Sauté the chopped onion until soft and translucent, about 5 minutes.
Add the minced garlic and red pepper flakes. Cook for 30 seconds until fragrant.
Stir in the tomato paste and cook for another minute to deepen the flavor.
Add Tomatoes and Simmer
Pour in the crushed tomatoes, sugar, salt, and pepper. Stir well.
Let the sauce simmer uncovered for 7-10 minutes. It should thicken slightly.
Stir in the heavy cream and Parmesan cheese until smooth.
Add torn basil leaves and simmer for another minute.
This creates the creamy tomato sauce that forms the backbone of so many great gnocchi tomato sauce dishes. It’s rich, balanced, and deeply flavorful.
Bring It Together
Return the crispy gnocchi to the pan. Stir gently to coat with the sauce.
Simmer for another 2-3 minutes to allow everything to meld together.
Top with Burrata
Turn off the heat and gently place the burrata on top of the gnocchi.
Cover with a lid and let it sit for 2-3 minutes. The heat will gently melt the cheese.
Finish with extra basil, cracked pepper, and a sprinkle of Parmesan if you like.

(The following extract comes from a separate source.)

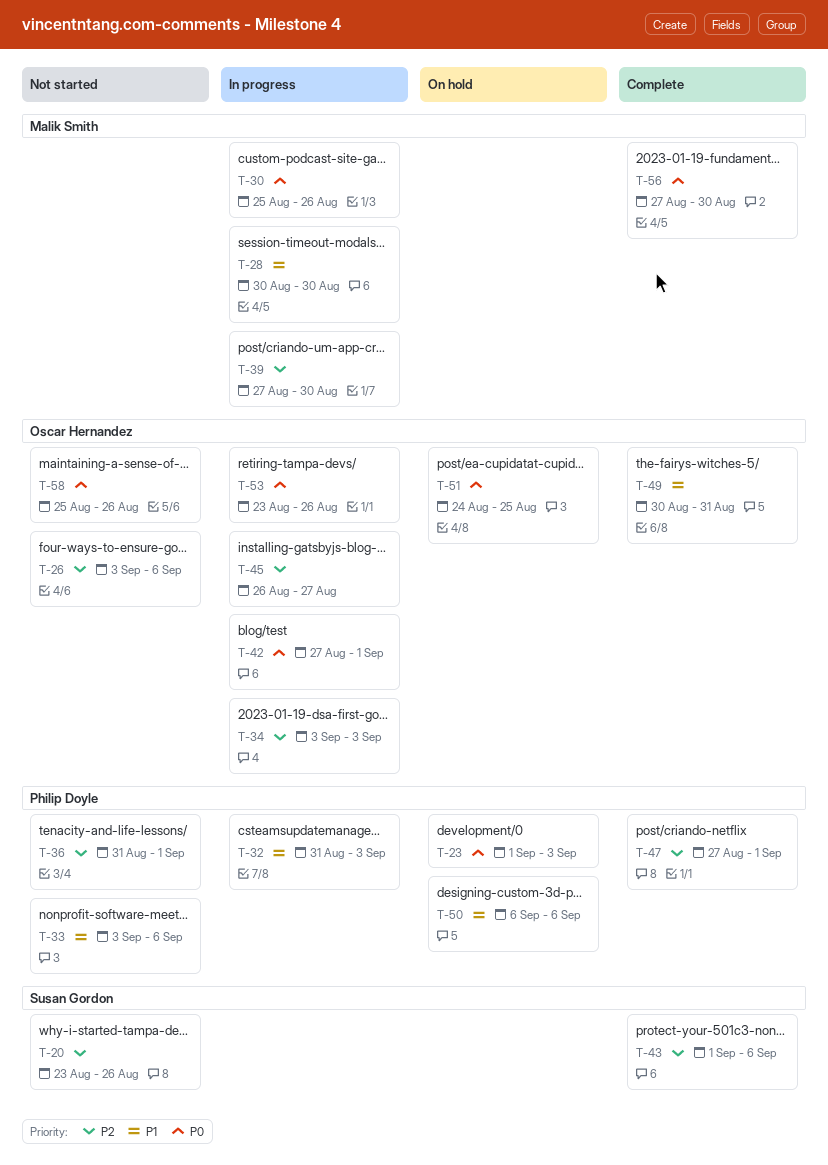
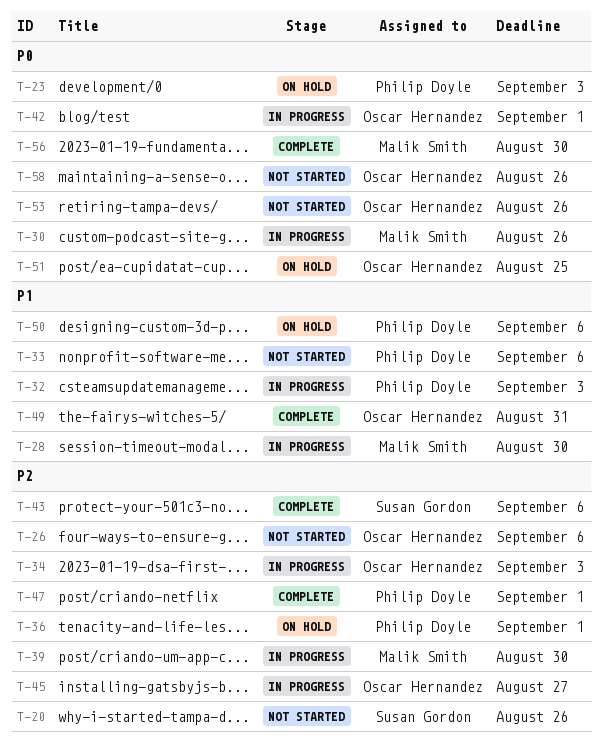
T-36, status: Not started -> On hold
T-53, status: In progress -> Not started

When you spoon into the dish, the burrata spills its creamy center into the sauce, creating a texture that’s almost like creamed potatoes, but lighter and silkier. If you’re a fan of burrata gnocchi, this will likely become one of your new favorites.
Pairings
This dish is hearty and rich, so pairings should offer contrast and refreshment. Here are a few delicious ideas:
Drinks
- Wine: A crisp Pinot Grigio or dry Rosé cuts through the creaminess without overpowering.

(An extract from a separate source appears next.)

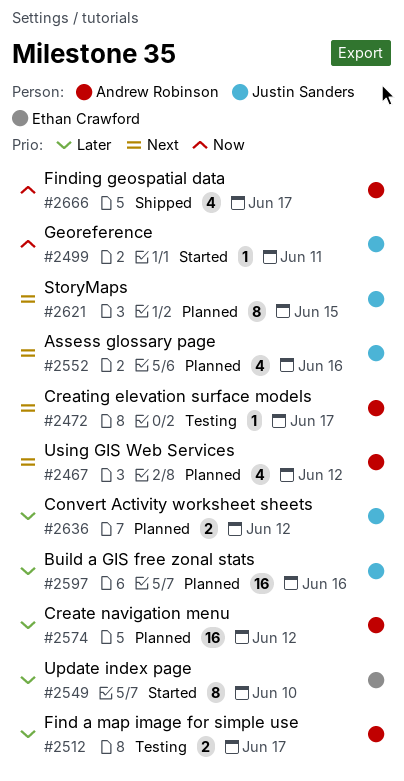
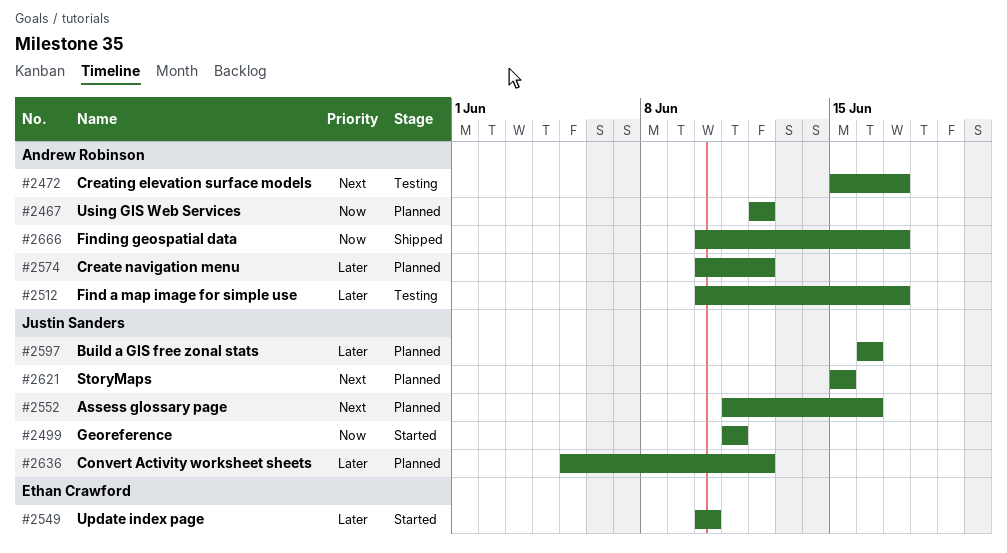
#2467, priority: Next -> Now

- Non-Alcoholic: Sparkling water with lemon or a light Italian soda.
Sides
- Arugula Salad with Lemon Vinaigrette: Peppery greens and a citrusy dressing balance the creamy gnocchi.
- Garlic Bread or Focaccia: Because every drop of sauce deserves to be sopped up.
- Grilled Vegetables: Zucchini, eggplant, or bell peppers roasted with olive oil and herbs.
This is the kind of dish that fits seamlessly into a cozy evening but also works as a standout centerpiece for a dinner party.
FAQs
1. What kind of gnocchi should I use?
For this recipe, shelf-stable potato gnocchi works perfectly and makes it one of those truly simple gnocchi recipes. If you have access to fresh gnocchi, even better. You could also try ricotta gnocchi for a slightly lighter option.
2. Can I add protein to this dish?
Yes! Italian sausage is a popular addition. Simply brown the sausage in the skillet before starting the sauce. It turns this into a robust italian sausage gnocchi dish.
3. Is it okay to use mozzarella instead of burrata?
Yes, but go for fresh mozzarella over shredded. It won’t have the same creamy center, but it still melts beautifully into the sauce.
4. Can I make this ahead of time?
The sauce can definitely be made ahead. The gnocchi is best cooked fresh so it retains its crispiness. Reheat everything gently on the stove and add the burrata just before serving.
5. Do I have to sear the gnocchi? Can I boil it instead?
You can boil it, which is the classic method of how to cook gnocchi, but searing adds an irresistible texture that elevates the dish. If you're after gnocchi recipes easy and still crave that contrast of soft and crispy, pan-searing is worth the extra few minutes.